Methods: Using 3D-conformal planning, multiple plans with decreasing number of fractions using bolus (0.5 cm) were ran on planning CTs of multiple left-sided breast cancer patients for both 25 fraction (5000 cGy) and 15 fraction (4005 cGy) regimens. The average percentage change of dose to the target and OARs was calculated for decreasing fractions with bolus use.

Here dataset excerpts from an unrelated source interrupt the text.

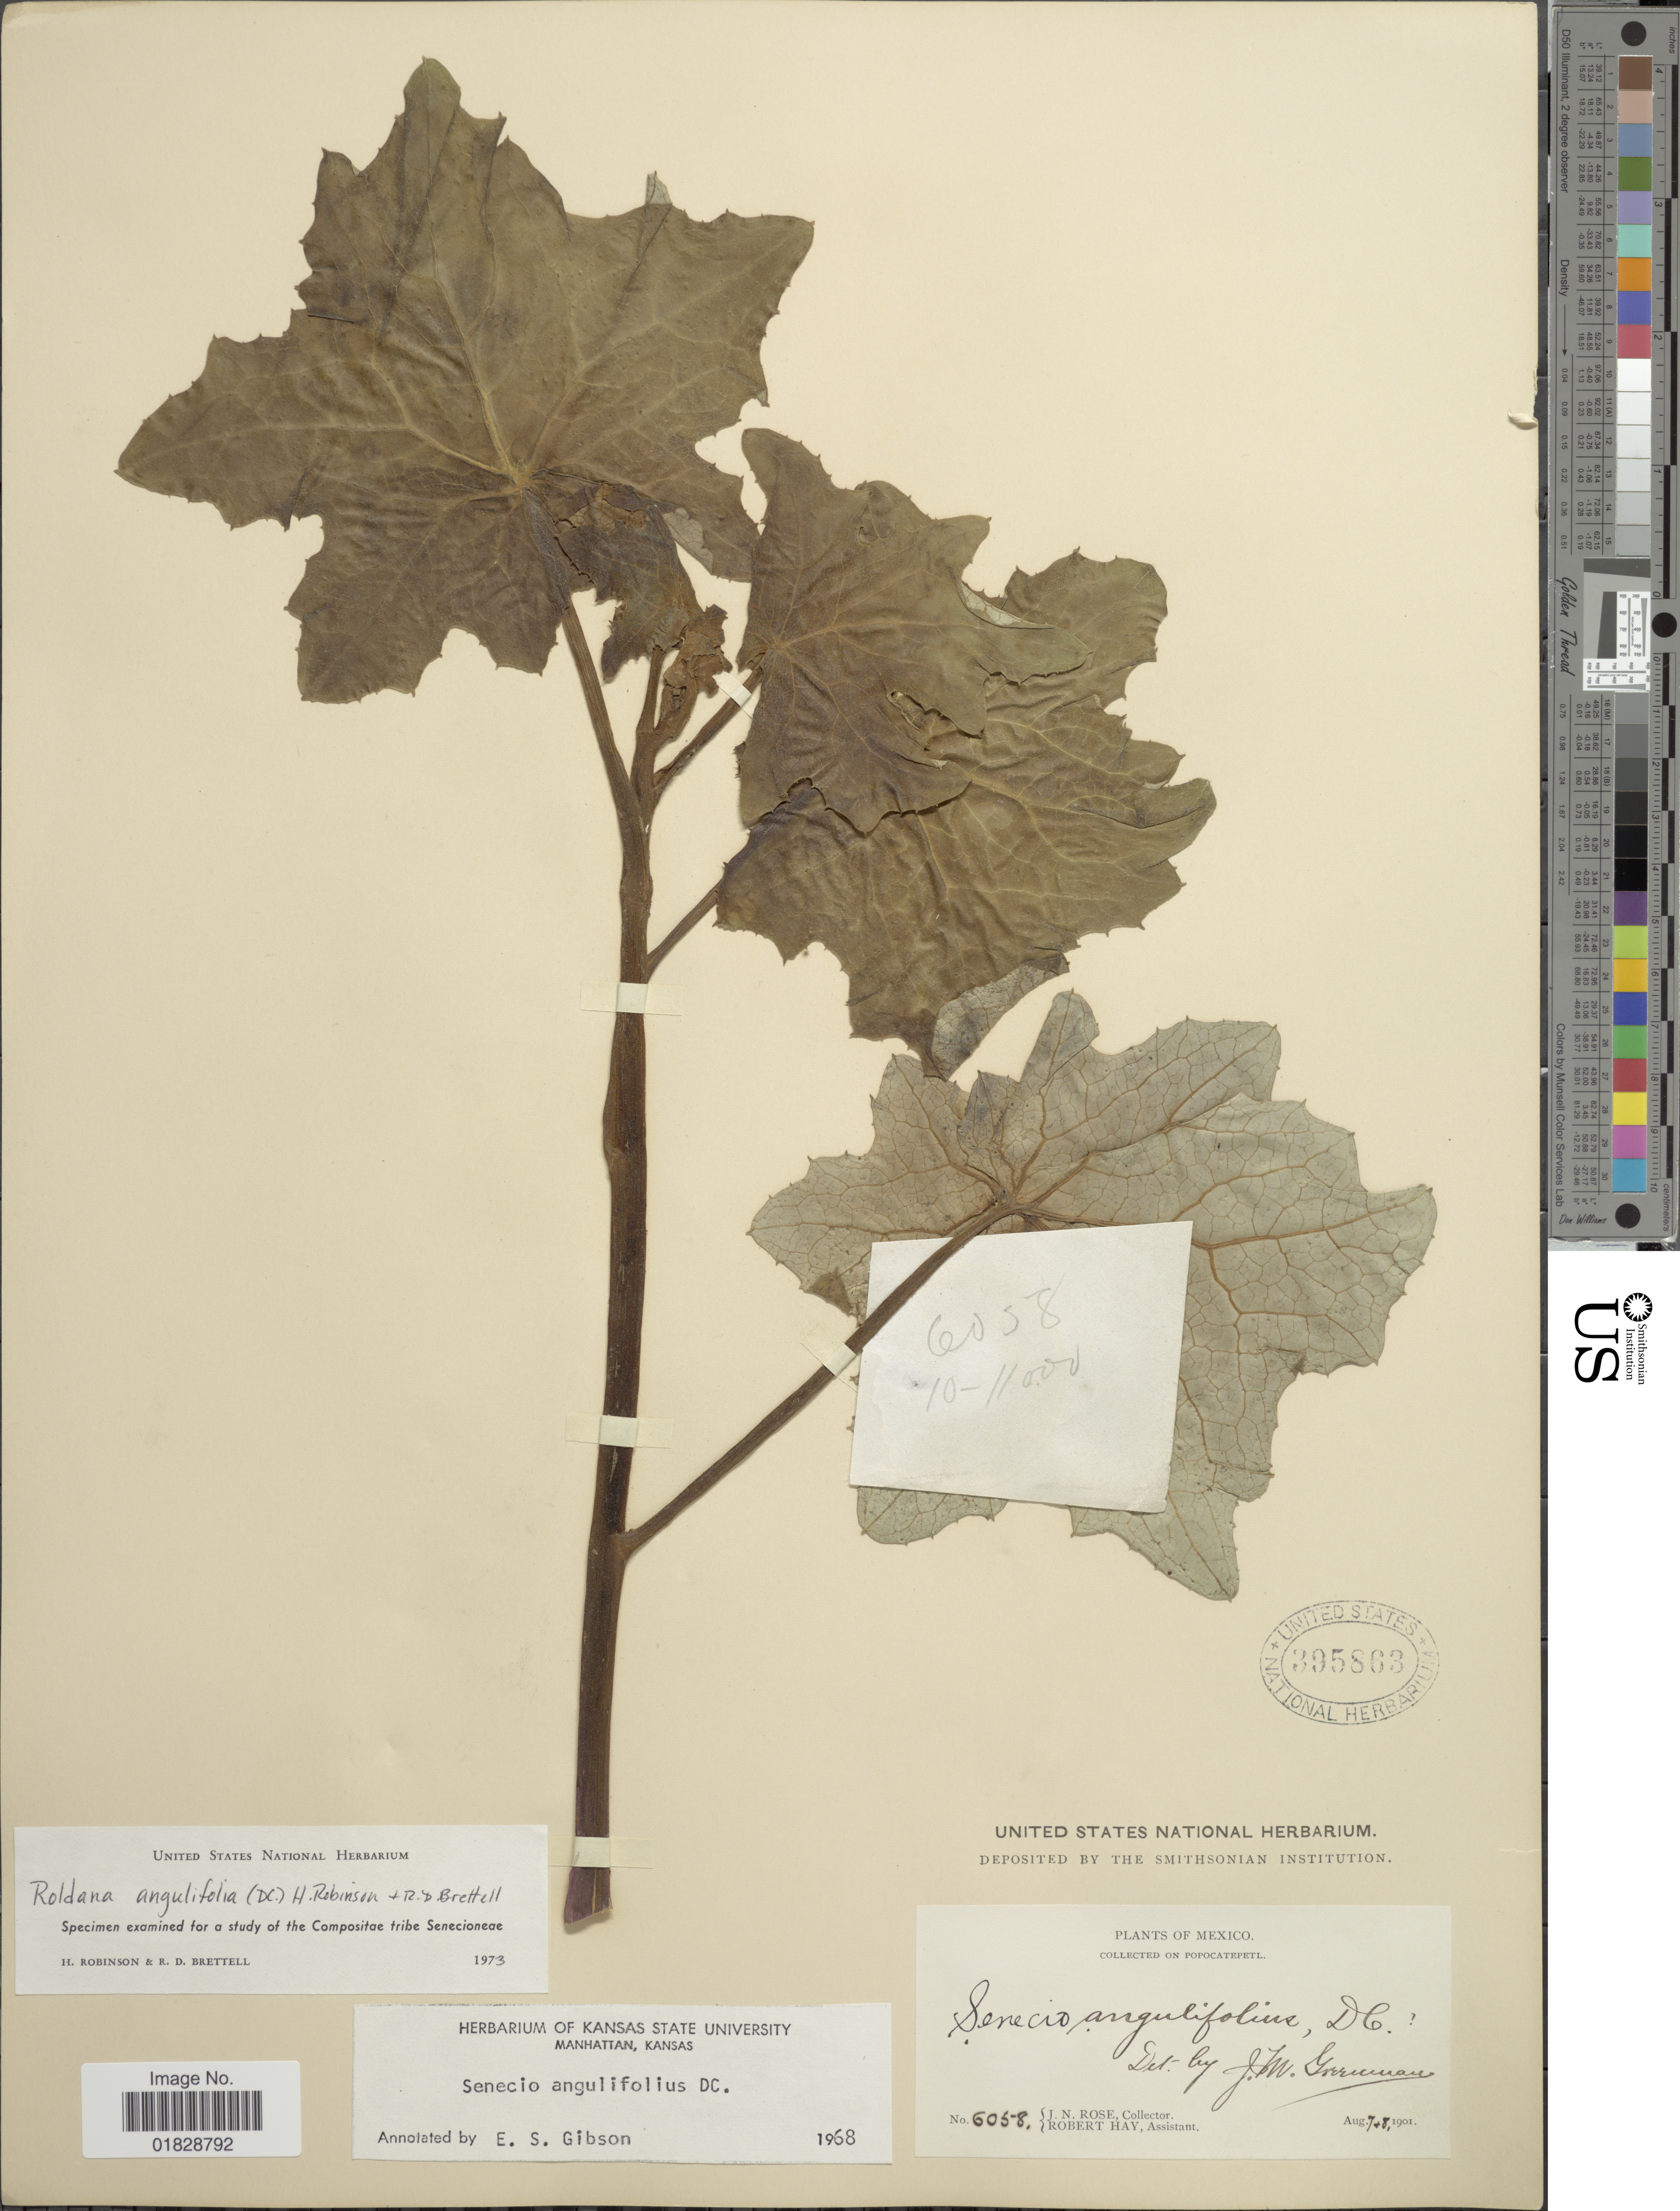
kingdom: Plantae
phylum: Tracheophyta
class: Magnoliopsida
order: Asterales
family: Asteraceae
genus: Roldana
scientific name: Roldana angulifolia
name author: (DC.) H. Rob. & Brettell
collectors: J. N. Rose & R. Hay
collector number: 6058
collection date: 1901-08-07/1901-08-08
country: Mexico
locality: On Popocatepetl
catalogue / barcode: US 395863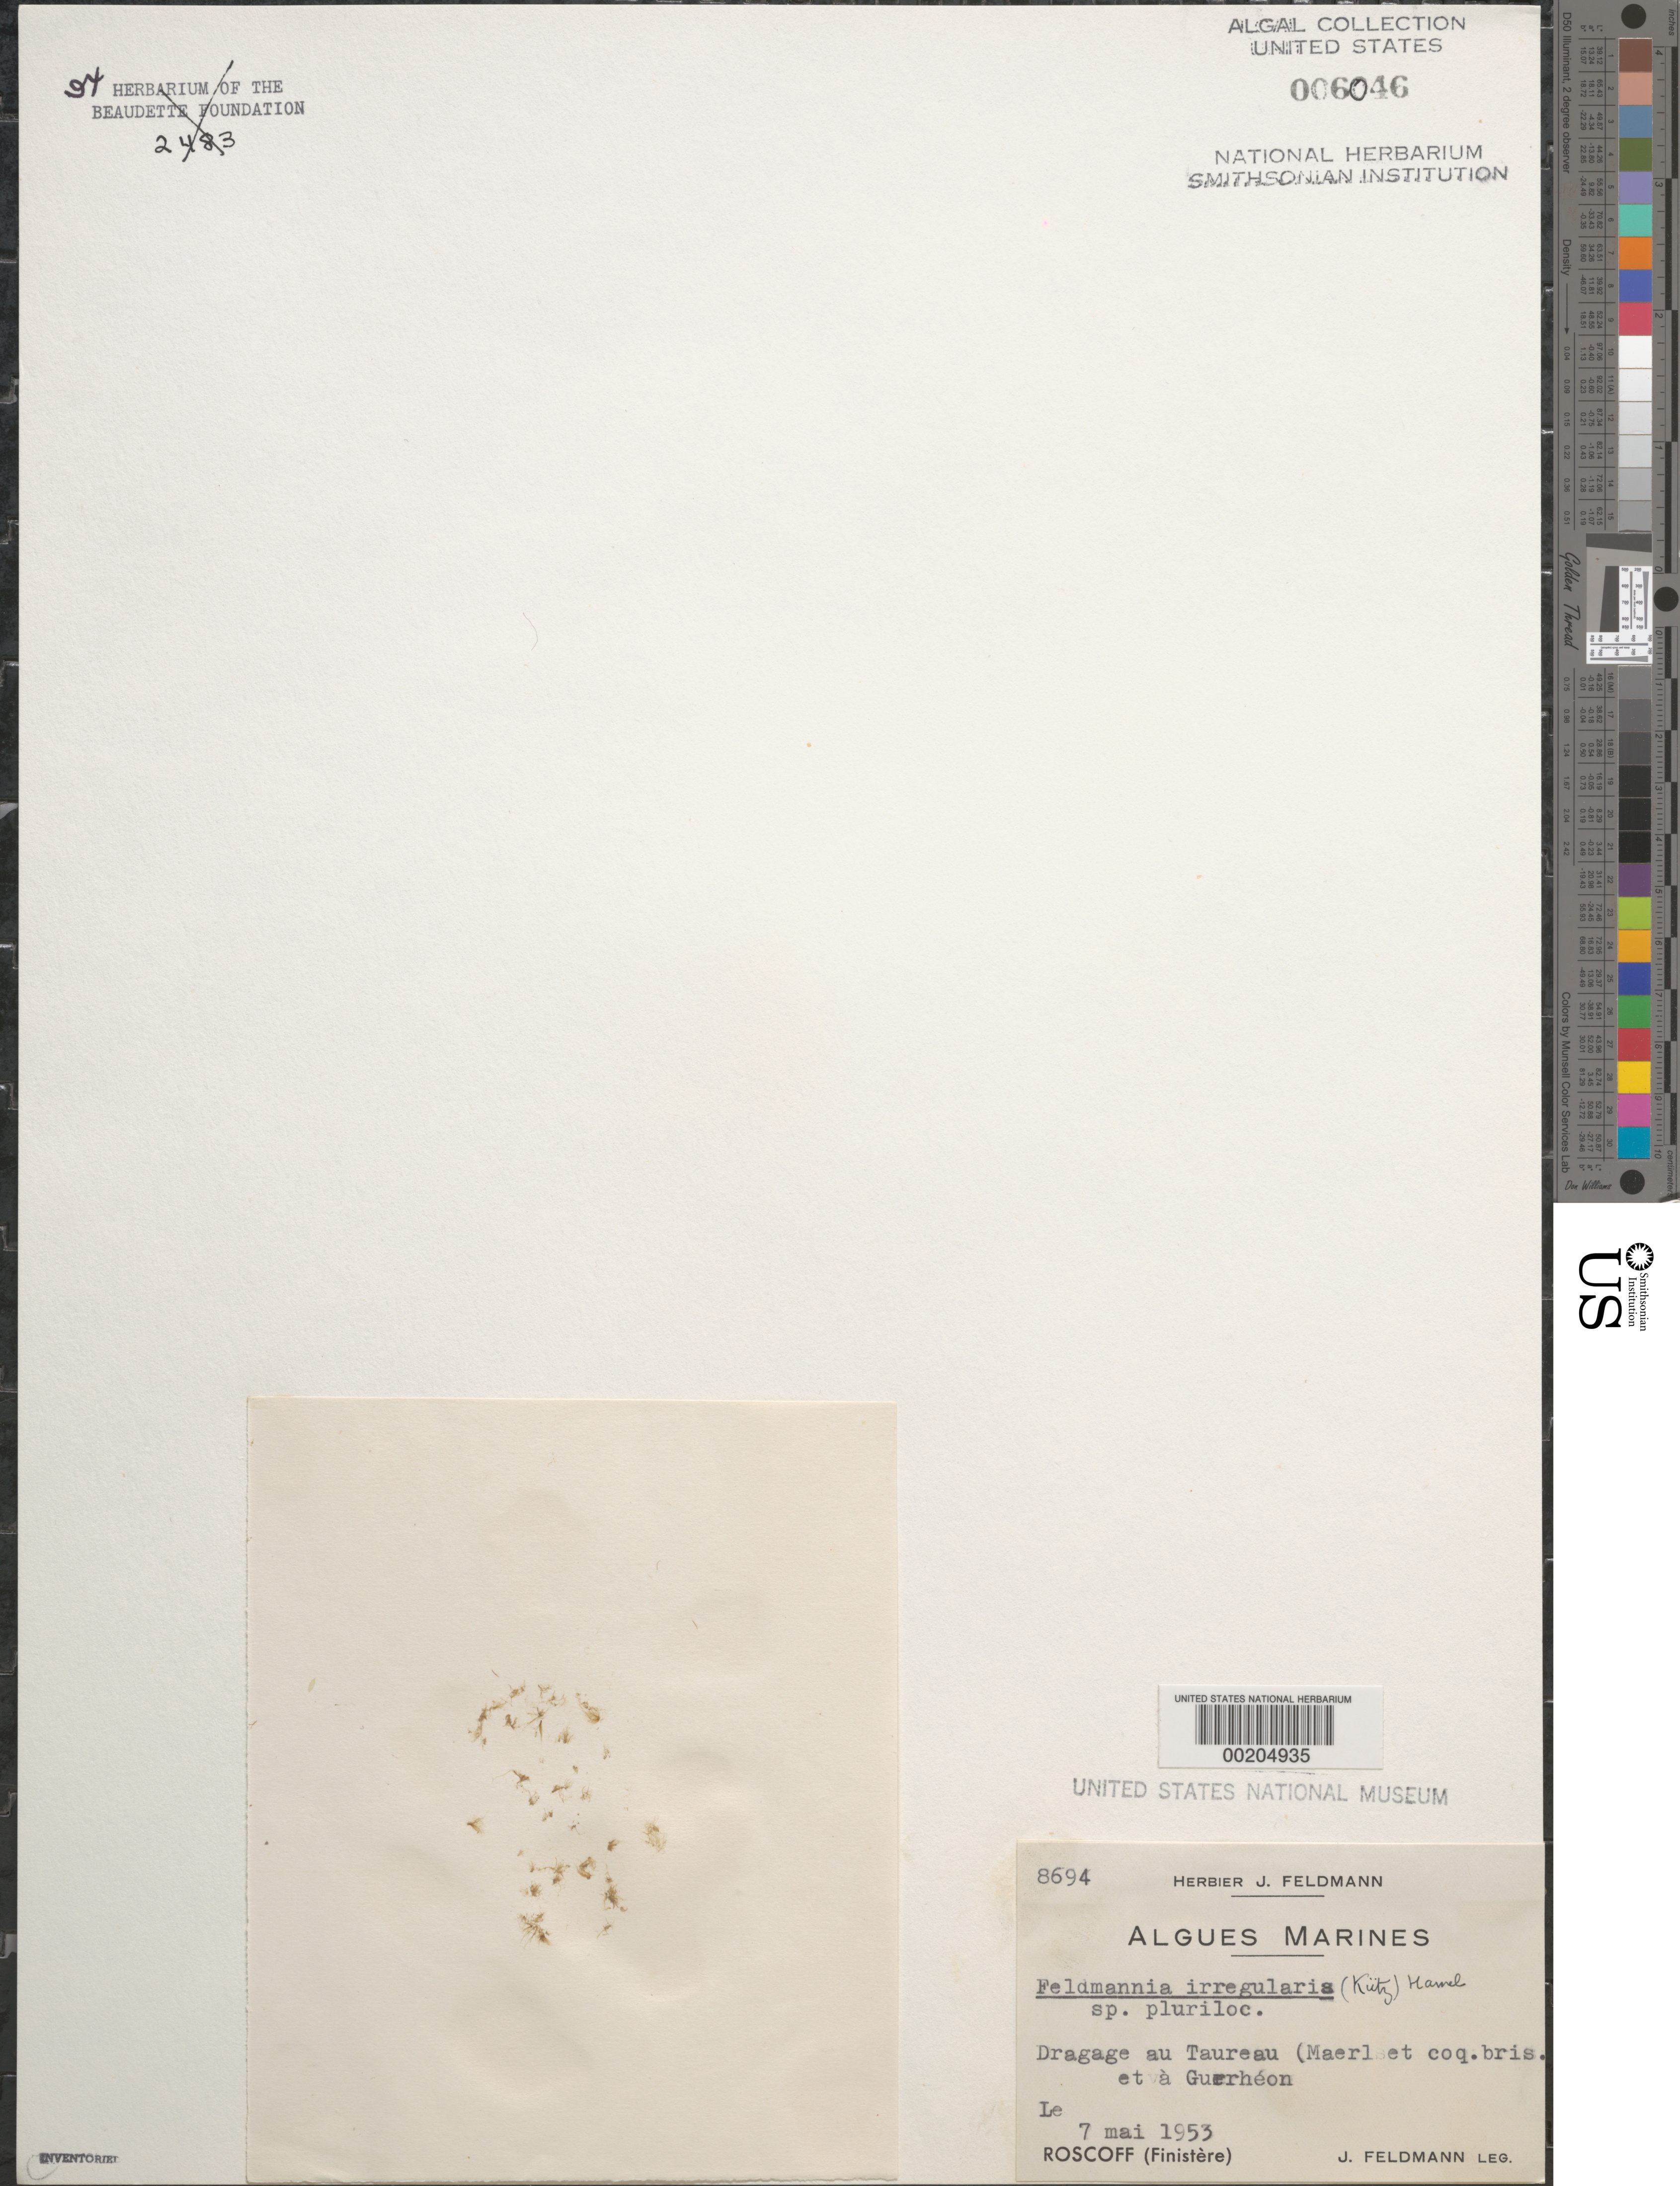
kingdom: Chromista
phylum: Ochrophyta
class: Phaeophyceae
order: Ectocarpales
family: Acinetosporaceae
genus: Feldmannia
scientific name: Feldmannia irregularis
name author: (Kütz.) G. Hamel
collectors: J. Feldmann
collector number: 8694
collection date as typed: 07 May 1953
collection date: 1953-05-07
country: France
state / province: Bretagne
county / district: Finistère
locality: Roscoff, taureau, guerheon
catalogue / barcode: US 6046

Results:: Minimal changes (1-2%) occur to the mean target dose, max target dose, mean lung dose, mean implant/expander dose, and max skin (first 3 mm) dose regardless of how many days the bolus was discontinued. However, the mean skin dose (MSD) decreases by 1% (0.8 – 1.3%) per day the bolus is discontinued with a total loss of about 20% if no bolus is used. The mean heart dose (MHD) also decreases by 0.4% (0.3-0.4%) per day the bolus is discontinued with a total decrease of about 5-10%.
Conclusion: If significant skin reactions occur during postmastectomy radiotherapy, the bolus can be discontinued any time during treatment with limited concerns for changes in the doses to the main target volume and most OARs, except for the MSD and MHD. If the MSD is clinically important (for example, in skin involvement by tumor), a general estimate of a 1% decrease in dose per day the bolus is discontinued can be used to make a clinical decision on if or when bolus could be discontinued.